Why Universal? What's it about? Have you tried it? (I've tried alot of stuff that has wasted my hopes and money.)


----------



## Guest_

i say go for it. it seems legit to me. whether it works or not is a different story....

if it does maybe i will buy it too.


----------



## Guest

I ordered the linden method some months ago.

It didnt help me so i had my money refunded.
Charles linden is very fair in this respect, they immediately refunded my money and didnt ask any further questions.

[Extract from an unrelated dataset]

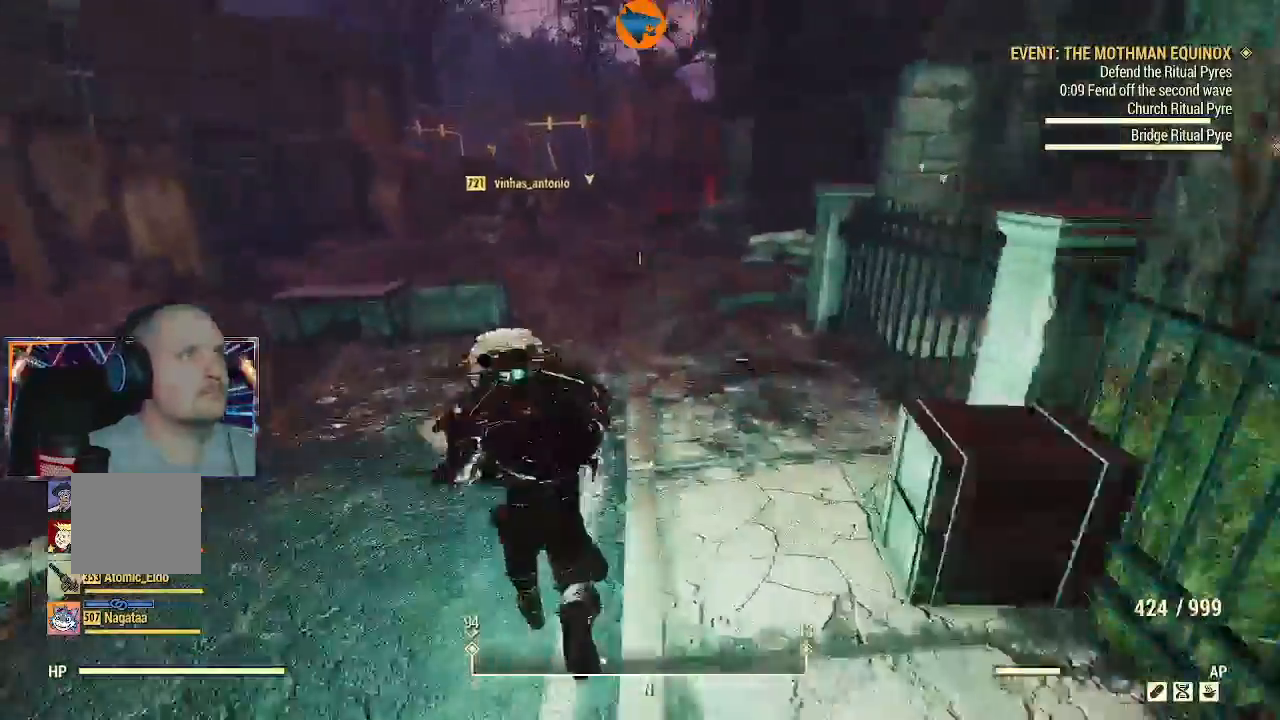
{"buttons": [], "left_stick": "up", "right_stick": "center", "events": [[33, "L3", "up"]]}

The linden method is more like a step by step program on focusing away from the anxiety.
If you think you have to focus outward in order to gain some peace of mind then you might try the method. If it doesnt work you can get a refund anyway.


----------



## jasongitar1

I found out it helped in the long run, after reading it 2 years later I found that his methods worked, fairly common sense though, his distraction method helped my anxiety alot.


----------



## Synapse

I too bought the package. I helped distracting my thoughts away whilst having a panic attack but nothing special in he sense of getting rid of my DP


----------



## MARC DAUPHINAIS

I TRY THERE PACKAGE AND IT THE BEST THING AROUND .THE THING IS WITHOUT ANY JUDGEMEMNT TO THE OTHER ONE WHO TRY IT AND "FAIL"
IS THAT PEOPLE HAVE TO UNDERSTAND THAT IF YOU GO TO THE LINDEN METHOD AND YOU *RESPECT IT Y*OU WILL BE FREE FROM ANXIETY GUARANTEE ,AM ONE OF THOUSAND OF PEOPLE WHO TRY IT AND IT WORK GUARANTEE. THIS PACKAGE IS A WONDERFUL TEACHING OF WHAT YOU ARE AND WHY YOU FELL LIKE THIS. I AM SO HAPPY TO NEVER TRY ANY MEDICATION TO RESTRAIN MY ANXIETY I JUST SEACH THE WEB AND THE LINDEN METHOD IS THE VERY BEST AND COMPLETE THING IN THIS MARKET
THE FOUNDER HAVE EXPERIENCE MAAAAAAAAAJOR ANXIETY DISORDER AND HE TELL IS STORY IN DETAIL TO SEE IS EVOLUTION. FOR ME ,I DONT KNOW WHY PEOPLE CAN NOT BE WELL AFTER TRY THIS SIMPLE AND VERY EFFECTIVE METHOD. THANK YOU I HOPE IT HELP YOU TO MAKE YOR JUDGEMENT.


----------



## felimz

It's alllll in the amygdala! 

It seems to me like the problems of most people go beyond just "distraction methods," and learning how to relax.


----------



## kdogg1976

Its a scam I bought it Charles linden suffered from extreme panic attacks and had mild short term bouts of DP DR when the got bad bad not constant it mainly works only on anxiety relaxation tapes and stuff but i found it completly a waste of money...

Dogg


----------



## widescreened

The linden method is a very general approach to dp/dr, no special diet, magic formula, secret pill or magic bullet. Its several basic points listed to follow in order to improve and eventually get better. I didnt do it but read about it on the archives of this site. Look it up, but be careful of your expectations. one piece of advice Linden gives is to never discuss dp/dr with anyone, to ignore it and force yourself onwards. Provided you can be mature enough and strict enough with yourself to seperate real life personal issues from symptom swapping, I'd say give it a go. Although this will seem very very difficult a task to someone in the depths of dp/dr or at the beginning stages of this disorder.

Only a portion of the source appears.